Previously on the Subversive Archaeologist…
I was critical of the recent claims from Oman having to do with a until-now unknown ‘extension’ into the Arabian Peninsula of the Nubian Type 2 Middle Stone Age lithic technology. However much you may disagree with my ire-filled assessment of these claims, you may not be able to ignore what I have to say about the mind-set that in all likelihood contributed to the claims, and which underlies many assemblage-level discussions among Middle Palaeolithic archaeologists.
The fundamental problem is typological. That is, how and why a given piece of modified stone is grouped with others similarly defined, and how those are distinguished from other groups identified using the same method. François Bordes viewed pieces of worked stone from a purely formal perspective. For this reason he paid less attention to the steps ancient flint-knappers took during manufacture of any given artifact.

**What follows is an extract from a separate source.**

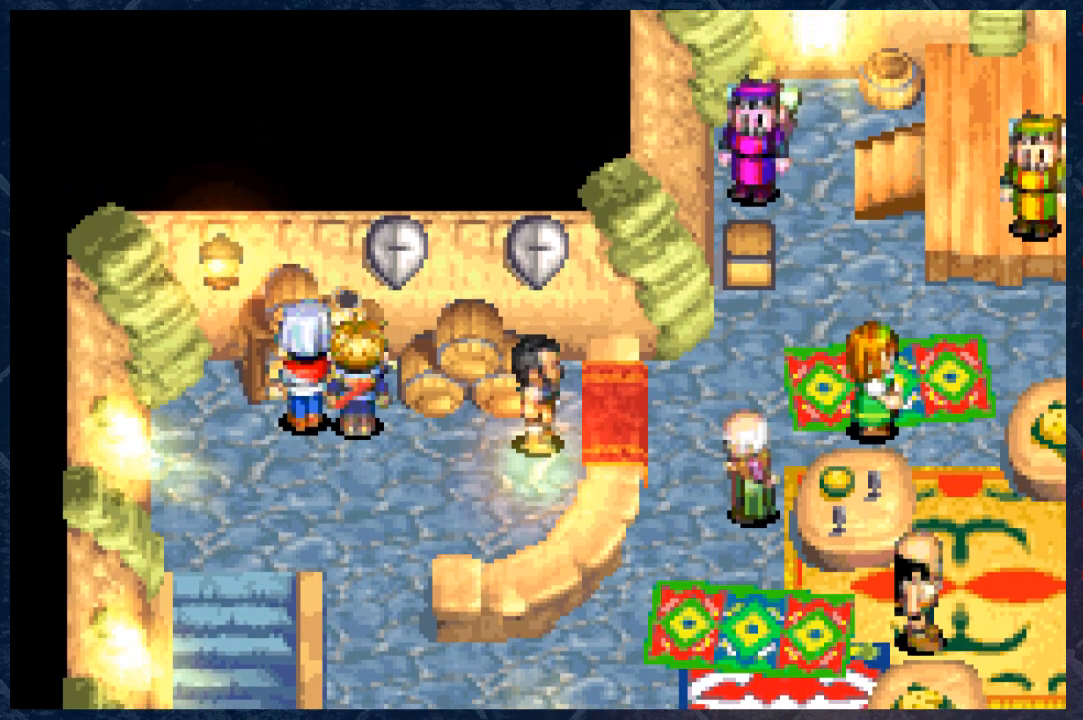
{"buttons": [], "left_stick": "up", "right_stick": "center", "events": [[83, "A", "up"]]}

Archaeologists of modern humans can easily distinguish a used flake from a retouched flake, a formed tool from a core, or a flake core from a blade core. Bordes was confronted by a welter of shapes and technological pathways to the European Middle Palaeolithic (Mousterian) artifacts he was faced with characterizing. [Have a look here for some examples of the variability.] It led him, ultimately, to name dozens of distinct Mousterian so-called types–a far greater number than he would ever have recognized in any assemblage associated with modern humans. As he would have done with assemblages from more recent times, his only choice was to characterize each according to the relative frequency of each type and category of type–e.g. flake, point, or blade; handaxe or Levallois core.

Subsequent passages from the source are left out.